MILAN — The men’s D&G show here Wednesday marked the beginning of a new era for the diffusion line.
The spring 2007 collection was the first entirely produced and distributed under the direction of Domenico Dolce and Stefano Gabbana.
Last year the designers ended their 12-year partnership with IT Holding for D&G and since then, Dolce & Gabbana has been preparing to take the brand in-house by building a $48 million D&G headquarters here, finding production partners and developing new key products and denim washes.
On Sunday, the new D&G building will open on Via Broggi, not far from the Metropol cinema, which the designers renovated last year and turned into a show space. The designers invested 38 million euros, or $47.9 million at current exchange rates, on the 54,000-square-foot structure for D&G’s showroom, commercial offices and press offices.
Designed by Studio +ARCH architects, the stark white building is comprised of two palazzos, one dating back to the Twenties — its original facade renovated — and the other from the Sixties. The rooftop sports a colorful restaurant for clients.
“We wanted to create a space that was immediately different from Dolce & Gabbana,” Domenico Dolce told WWD. “It’s linear but not minimalist — it’s very rich and very design.”
The structure is made of opaline glass and white marble from Namibia. Matte and shiny steel accent what Dolce dubbed the “white house,” while Ron Arad furniture, specially designed for the showroom, dresses the reception area.

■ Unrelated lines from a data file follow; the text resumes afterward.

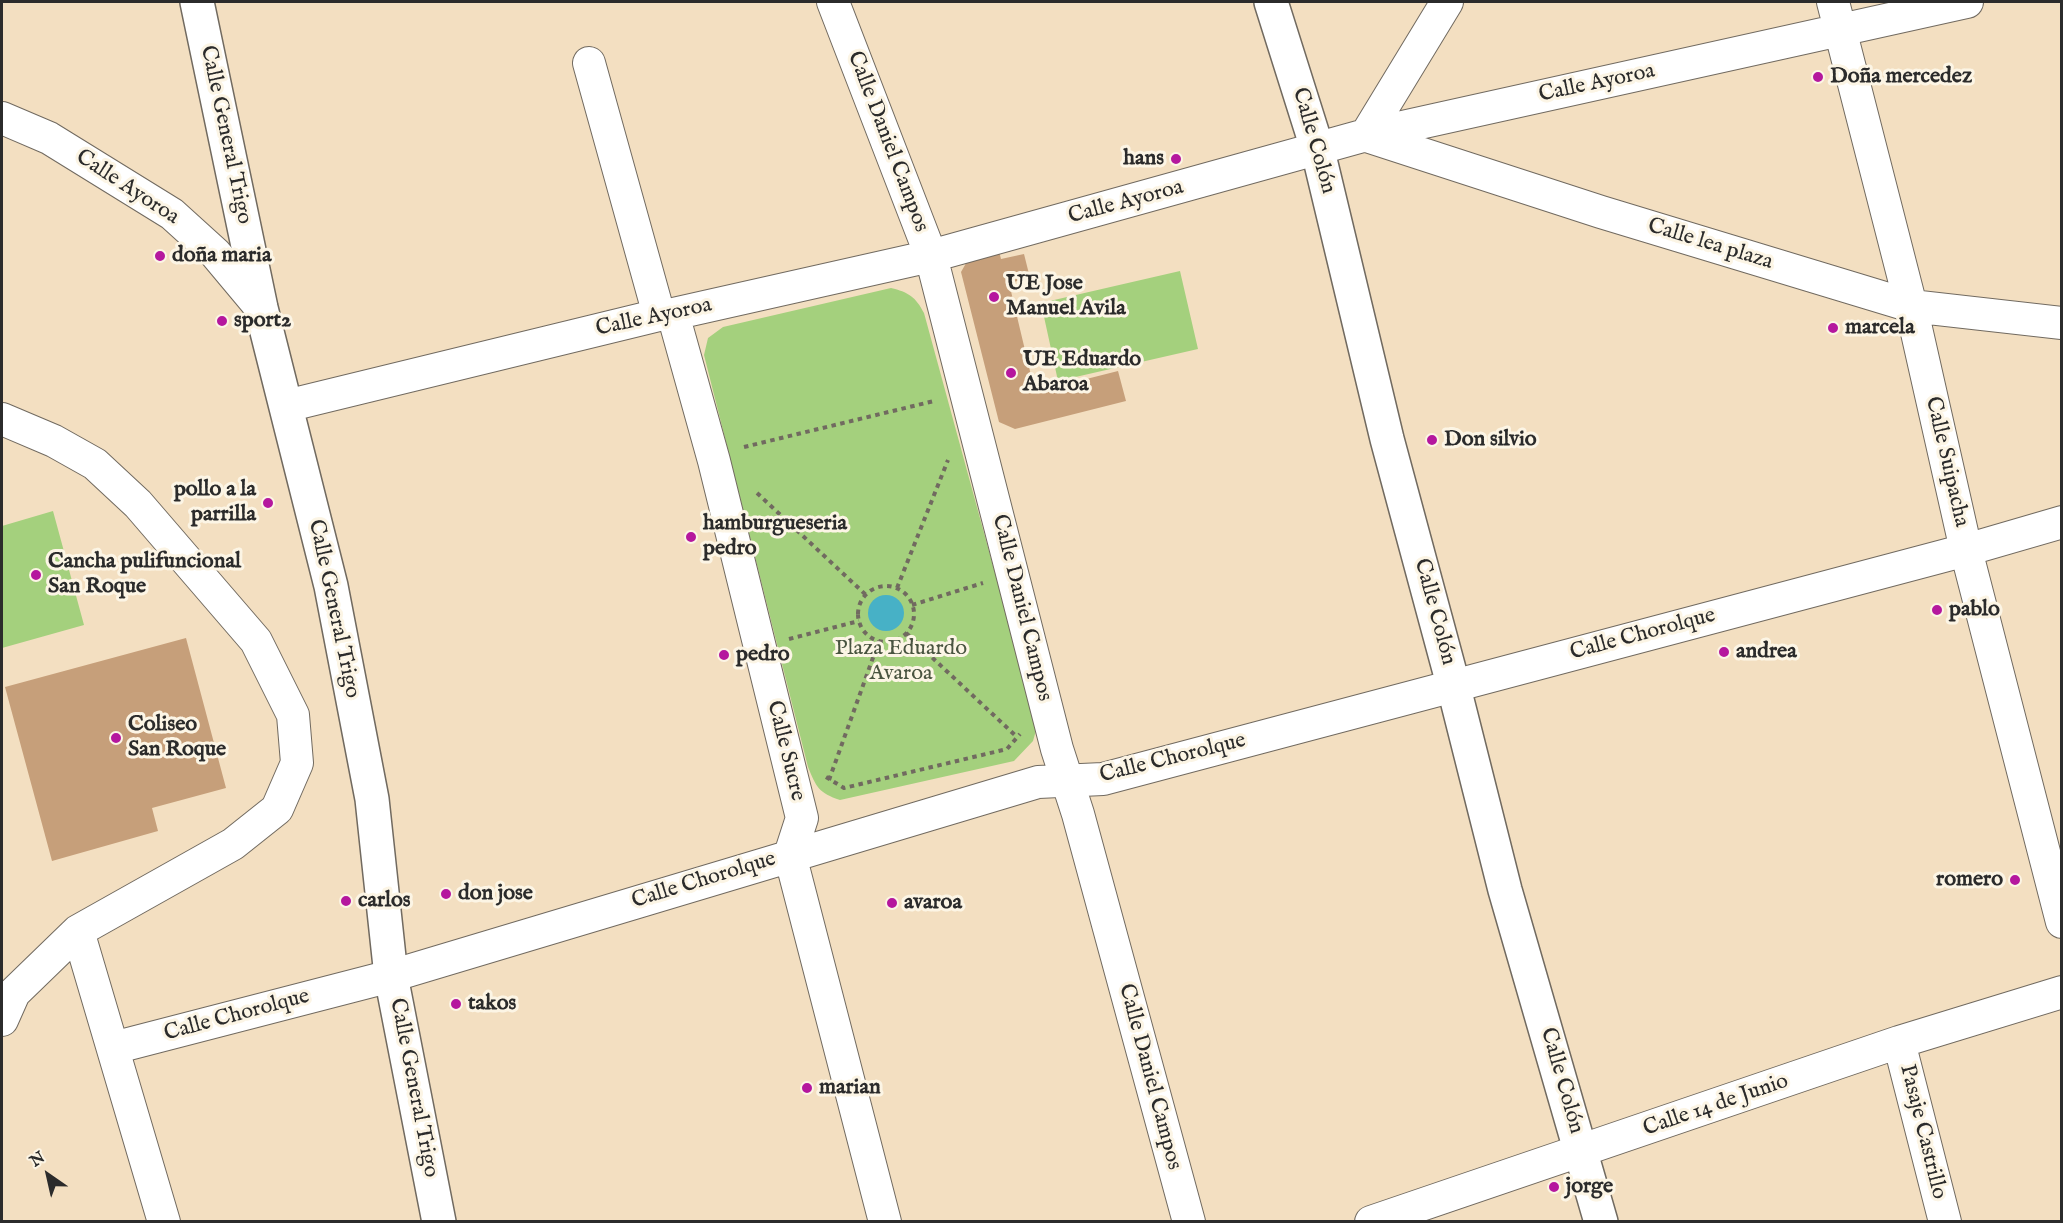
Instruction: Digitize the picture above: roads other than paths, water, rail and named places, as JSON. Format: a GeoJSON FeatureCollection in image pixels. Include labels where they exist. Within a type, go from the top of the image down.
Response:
{"type":"FeatureCollection","features":[{"type":"Feature","properties":{"kind":"main road","name":"Calle General Trigo"},"geometry":{"type":"LineString","coordinates":[[197,2],[261,308],[331,586],[372,799],[391,976],[439,1221]]}},
{"type":"Feature","properties":{"kind":"main road","name":"Calle Colón"},"geometry":{"type":"LineString","coordinates":[[1270,2],[1318,151],[1387,439],[1453,684],[1505,890],[1601,1221]]}},
{"type":"Feature","properties":{"kind":"street","name":"Calle Daniel Campos"},"geometry":{"type":"LineString","coordinates":[[833,2],[931,256],[1057,749],[1068,781],[1189,1221]]}},
{"type":"Feature","properties":{"kind":"street"},"geometry":{"type":"LineString","coordinates":[[1366,135],[1447,2]]}},
{"type":"Feature","properties":{"kind":"street","name":"Calle Ayoroa"},"geometry":{"type":"LineString","coordinates":[[286,406],[666,314],[931,256],[1318,151],[1366,135],[1837,16],[1967,2]]}},
{"type":"Feature","properties":{"kind":"street","name":"Calle Suipacha"},"geometry":{"type":"LineString","coordinates":[[1837,16],[1911,306],[1966,550],[2061,922]]}},
{"type":"Feature","properties":{"kind":"street","name":"Calle Sucre"},"geometry":{"type":"LineString","coordinates":[[590,63],[666,314],[714,461],[802,818],[790,855]]}},
{"type":"Feature","properties":{"kind":"street","name":"Calle Ayoroa"},"geometry":{"type":"LineString","coordinates":[[2,118],[49,138],[172,214],[215,253],[261,308]]}},
{"type":"Feature","properties":{"kind":"street","name":"Calle lea plaza"},"geometry":{"type":"LineString","coordinates":[[1366,135],[1601,212],[1911,306],[2061,323]]}},
{"type":"Feature","properties":{"kind":"street"},"geometry":{"type":"LineString","coordinates":[[2,419],[54,441],[95,464],[138,504],[256,642],[293,716],[297,763],[277,809],[233,844],[78,931],[14,993],[2,1020]]}},
{"type":"Feature","properties":{"kind":"street","name":"Calle Chorolque"},"geometry":{"type":"LineString","coordinates":[[113,1048],[391,976],[1038,782],[1103,779],[1453,684],[1966,550],[2061,522]]}},
{"type":"Feature","properties":{"kind":"street"},"geometry":{"type":"LineString","coordinates":[[790,855],[885,1221]]}},
{"type":"Feature","properties":{"kind":"street"},"geometry":{"type":"LineString","coordinates":[[78,931],[164,1221]]}},
{"type":"Feature","properties":{"kind":"street","name":"Calle 14 de Junio"},"geometry":{"type":"LineString","coordinates":[[1371,1221],[1582,1152],[1899,1042],[2061,992]]}},
{"type":"Feature","properties":{"kind":"street","name":"Pasaje Castrillo"},"geometry":{"type":"LineString","coordinates":[[1899,1042],[1945,1221]]}},
{"type":"Feature","properties":{"kind":"water"},"geometry":{"type":"Polygon","coordinates":[[[886,595],[899,600],[904,613],[899,626],[886,631],[873,626],[868,613],[873,600],[886,595]]]}},
{"type":"Feature","properties":{"kind":"place","name":"Doña mercedez"},"geometry":{"type":"Point","coordinates":[1818,77]}},
{"type":"Feature","properties":{"kind":"place","name":"hans"},"geometry":{"type":"Point","coordinates":[1176,159]}},
{"type":"Feature","properties":{"kind":"place","name":"doña maria"},"geometry":{"type":"Point","coordinates":[160,256]}},
{"type":"Feature","properties":{"kind":"place","name":"UE Jose Manuel Avila"},"geometry":{"type":"Point","coordinates":[994,297]}},
{"type":"Feature","properties":{"kind":"place","name":"sport2"},"geometry":{"type":"Point","coordinates":[222,321]}},
{"type":"Feature","properties":{"kind":"place","name":"marcela"},"geometry":{"type":"Point","coordinates":[1833,328]}},
{"type":"Feature","properties":{"kind":"place","name":"UE Eduardo Abaroa"},"geometry":{"type":"Point","coordinates":[1011,373]}},
{"type":"Feature","properties":{"kind":"place","name":"Don silvio"},"geometry":{"type":"Point","coordinates":[1432,440]}},
{"type":"Feature","properties":{"kind":"place","name":"pollo a la parrilla"},"geometry":{"type":"Point","coordinates":[268,503]}},
{"type":"Feature","properties":{"kind":"place","name":"hamburgueseria pedro"},"geometry":{"type":"Point","coordinates":[691,537]}},
{"type":"Feature","properties":{"kind":"place","name":"Cancha pulifuncional San Roque"},"geometry":{"type":"Point","coordinates":[36,575]}},
{"type":"Feature","properties":{"kind":"place","name":"pablo"},"geometry":{"type":"Point","coordinates":[1937,610]}},
{"type":"Feature","properties":{"kind":"place","name":"andrea"},"geometry":{"type":"Point","coordinates":[1724,652]}},
{"type":"Feature","properties":{"kind":"place","name":"pedro"},"geometry":{"type":"Point","coordinates":[724,655]}},
{"type":"Feature","properties":{"kind":"place","name":"Coliseo San Roque"},"geometry":{"type":"Point","coordinates":[116,738]}},
{"type":"Feature","properties":{"kind":"place","name":"romero"},"geometry":{"type":"Point","coordinates":[2015,880]}},
{"type":"Feature","properties":{"kind":"place","name":"don jose"},"geometry":{"type":"Point","coordinates":[446,894]}},
{"type":"Feature","properties":{"kind":"place","name":"carlos"},"geometry":{"type":"Point","coordinates":[346,901]}},
{"type":"Feature","properties":{"kind":"place","name":"avaroa"},"geometry":{"type":"Point","coordinates":[892,903]}},
{"type":"Feature","properties":{"kind":"place","name":"takos"},"geometry":{"type":"Point","coordinates":[456,1004]}},
{"type":"Feature","properties":{"kind":"place","name":"marian"},"geometry":{"type":"Point","coordinates":[807,1088]}},
{"type":"Feature","properties":{"kind":"place","name":"jorge"},"geometry":{"type":"Point","coordinates":[1554,1187]}},
{"type":"Feature","properties":{"kind":"park label","name":"Plaza Eduardo Avaroa"},"geometry":{"type":"Point","coordinates":[901,662]}}]}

A standout Arad piece is a Swarovski crystal and fiber optic chandelier that can flash messages up and down its face.
“The point of the space is to really allow the clothes to be the protagonist,” Dolce added.
The showroom is the first public example of the breadth and depth of Dolce & Gabbana’s plans for D&G.
“Since it was a license we couldn’t do everything we wanted,” Gabbana said. “That’s no longer the case.”
Wasting no time, D&G will launch a men’s cruise collection for November and January deliveries. Men’s wear is an important revenue generator for D&G, comprising 43 percent of sales. Sales of the D&G line for spring and fall 2006 totaled 270 million euros, or $340 million at current exchange rates.
D&G is also focusing on denim and for spring is introducing six new styles and nine new washes. Each fit has its own name (Audacious, Power and Magic are just a few).
Finally, the pair is giving retailers a new merchandising classification of key items or, as Stefano Gabbana put it, “pieces that are the essence of D&G style,” for cruise. Women’s items include patent leather red pumps, velvet dresses and a vintage-inspired green coat in satin.
Product developments may already be in motion, but Gabbana said he and Dolce are in a period of assessing D&G and said he believed a natural cleansing of sales points would occur as well as a reevaluation of pricing.
“I have the feeling that [D&G] prices will fall,” Gabbana said. “Nothing is going to change style-wise. I am still in control of the design of [D&G] and I will still make the collection cool.”
Gabbana balked at the idea that D&G was a secondary line, but rather emphasized that it was a separate entity and a separate collection with its own spirit and style. He added that D&G would be managed by a completely different staff than Dolce & Gabbana and sold in its own showrooms worldwide. Showrooms planned for this year include Paris, London, Düsseldorf and Barcelona.
On the manufacturing front, Gabbana said the company doubled the size of its factory just outside of Milan and has earmarked an ample part of the 430,000-square-foot plant for D&G. Furthermore, he said the company hired a team to specifically scout sourcing partners outside of Italy.
“Before we took this business in our hands we concentrated on the manufacturing aspects of the brand,” said Cristiana Ruella, Dolce & Gabbana’s director of general affairs.
The majority of D&G will be produced in Eastern Europe.
Ruella talked in general terms about D&G’s strategy and its potential. Key points included anticipating trends with early, market-specific deliveries, working to find the best pricing in every category and reevaluating distribution. But Ruella alluded to major growth plans for D&G, which today counts 54 freestanding stores and shop-in-shops, 29 of which are directly owned.
“If we are able to realize all our qualitative objectives, the demand for volume will be very big,” Ruella said. “If we reach our goals, D&G will have huge volume and huge sales numbers, but before we can talk about [specific] numbers we want to live through a season.”